A drop of water of radius 0.01 m is falling through a medium whose density is 1.21 kg/m\(^3\) and co-efficient of viscosity \( \eta = 1.8 \times 10^{-5} \, \text{Ns/m}^2 \). Then the terminal velocity of the drop is:

• A. \( 120.0 \times 10^{-2} \, \text{m/s} \)
• B. \( 0.012 \, \text{m/s} \)
• C. \( 1.2 \, \text{m/s} \)
• D. \( 1.2 \times 10^{-2} \, \text{m/s} \)

Hint:

Stokes' law is used to calculate the terminal velocity of small spheres falling in a fluid. The velocity depends on the radius, the densities, and the viscosity of the fluid.

Answer 1

The Correct Option is B

A drop of water falls through a medium, and we need to find its terminal velocity. The given parameters are:

• Radius of the drop, \( r = 0.01 \, \text{m} \) 
• Density of the medium, \( \rho_m = 1.21 \, \text{kg/m}^3 \)
• Viscosity of the medium, \( \eta = 1.8 \times 10^{-5} \, \text{Ns/m}^2 \)
• Density of water, \( \rho_w = 1000 \, \text{kg/m}^3 \) (standard value)

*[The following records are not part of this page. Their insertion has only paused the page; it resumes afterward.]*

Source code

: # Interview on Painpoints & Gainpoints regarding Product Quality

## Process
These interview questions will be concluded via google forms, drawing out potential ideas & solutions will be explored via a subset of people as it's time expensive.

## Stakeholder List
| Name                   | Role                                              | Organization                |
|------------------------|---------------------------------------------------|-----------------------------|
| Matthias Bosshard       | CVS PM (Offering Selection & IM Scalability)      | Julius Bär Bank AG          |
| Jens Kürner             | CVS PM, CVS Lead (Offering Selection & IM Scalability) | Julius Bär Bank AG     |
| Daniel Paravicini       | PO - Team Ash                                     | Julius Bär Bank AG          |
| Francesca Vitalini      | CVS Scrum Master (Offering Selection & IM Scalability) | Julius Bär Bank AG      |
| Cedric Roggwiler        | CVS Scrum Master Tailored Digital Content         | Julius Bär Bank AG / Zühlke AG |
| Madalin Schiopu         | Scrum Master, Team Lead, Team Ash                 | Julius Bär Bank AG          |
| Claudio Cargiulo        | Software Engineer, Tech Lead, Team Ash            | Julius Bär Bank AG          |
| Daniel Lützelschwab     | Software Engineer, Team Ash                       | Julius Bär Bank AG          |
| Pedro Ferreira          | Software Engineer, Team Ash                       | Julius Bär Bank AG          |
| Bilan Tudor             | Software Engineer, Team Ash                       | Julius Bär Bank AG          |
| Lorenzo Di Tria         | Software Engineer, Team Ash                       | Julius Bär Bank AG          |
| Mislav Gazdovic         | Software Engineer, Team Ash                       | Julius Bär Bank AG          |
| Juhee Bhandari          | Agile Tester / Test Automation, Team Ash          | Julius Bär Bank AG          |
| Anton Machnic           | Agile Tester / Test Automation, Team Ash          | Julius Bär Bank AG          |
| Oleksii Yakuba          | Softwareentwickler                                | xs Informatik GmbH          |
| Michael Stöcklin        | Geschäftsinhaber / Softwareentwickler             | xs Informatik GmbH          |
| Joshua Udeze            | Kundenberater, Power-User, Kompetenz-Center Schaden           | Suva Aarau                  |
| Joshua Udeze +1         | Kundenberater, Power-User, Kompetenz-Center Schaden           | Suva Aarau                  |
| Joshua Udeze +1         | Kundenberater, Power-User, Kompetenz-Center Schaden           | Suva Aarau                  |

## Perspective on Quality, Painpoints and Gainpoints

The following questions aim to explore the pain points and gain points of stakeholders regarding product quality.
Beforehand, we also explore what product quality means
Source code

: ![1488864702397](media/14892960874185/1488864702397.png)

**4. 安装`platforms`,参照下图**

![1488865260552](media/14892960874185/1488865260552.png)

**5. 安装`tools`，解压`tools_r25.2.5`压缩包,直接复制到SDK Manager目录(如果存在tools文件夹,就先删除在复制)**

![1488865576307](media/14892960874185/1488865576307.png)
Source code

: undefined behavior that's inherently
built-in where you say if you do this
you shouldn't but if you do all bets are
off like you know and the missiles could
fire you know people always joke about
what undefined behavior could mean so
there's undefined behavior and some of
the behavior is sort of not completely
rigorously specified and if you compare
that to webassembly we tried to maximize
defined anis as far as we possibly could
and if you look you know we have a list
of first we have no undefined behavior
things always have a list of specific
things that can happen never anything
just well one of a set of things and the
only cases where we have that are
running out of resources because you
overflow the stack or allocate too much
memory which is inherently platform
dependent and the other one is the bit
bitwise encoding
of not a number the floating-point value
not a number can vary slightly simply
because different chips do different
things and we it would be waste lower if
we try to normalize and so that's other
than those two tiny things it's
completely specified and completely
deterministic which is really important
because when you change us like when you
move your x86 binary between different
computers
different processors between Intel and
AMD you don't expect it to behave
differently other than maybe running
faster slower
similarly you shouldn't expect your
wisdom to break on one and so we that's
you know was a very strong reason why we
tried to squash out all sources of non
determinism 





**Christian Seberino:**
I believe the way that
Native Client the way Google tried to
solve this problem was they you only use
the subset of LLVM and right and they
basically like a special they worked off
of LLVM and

The terminal velocity \( v_t \) is given by Stokes' law:

$$v_t = \frac{2}{9} \cdot \frac{r^2 (\rho_w - \rho_m) g}{\eta}$$

Substituting the known values:

$$v_t = \frac{2}{9} \cdot \frac{(0.01)^2 \cdot (1000 - 1.21) \cdot 9.81}{1.8 \times 10^{-5}}$$

Calculating inside the equation:

$$v_t = \frac{2}{9} \cdot \frac{0.0001 \cdot 998.79 \cdot 9.81}{1.8 \times 10^{-5}}$$

$$v_t = \frac{2}{9} \cdot \frac{0.9808}{1.8 \times 10^{-5}}$$

$$v_t = \frac{2}{9} \cdot 54488.89$$

$$v_t \approx 0.012 \, \text{m/s}$$

Thus, the terminal velocity of the drop is:

0.012 m/s

Answer 2

The terminal velocity \( v_t \) of a falling sphere is given by Stokes' law: \[ v_t = \frac{2r^2 (\rho_{\text{liquid}} - \rho_{\text{air}}) g}{9 \eta} \] where:
- \( r = 0.01 \, \text{m} \),
- \( \rho_{\text{liquid}} = 1000 \, \text{kg/m}^3 \) (density of water),
- \( \rho_{\text{air}} = 1.21 \, \text{kg/m}^3 \),
- \( \eta = 1.8 \times 10^{-5} \, \text{Ns/m}^2 \),
- \( g = 9.81 \, \text{m/s}^2 \). Substituting the given values: \[ v_t = \frac{2(0.01)^2(1000 - 1.21) \times 9.81}{9 \times 1.8 \times 10^{-5}} \] Solving for \( v_t \): \[ v_t \approx 0.012 \, \text{m/s} \] Thus, the terminal velocity is \( 0.012 \, \text{m/s} \).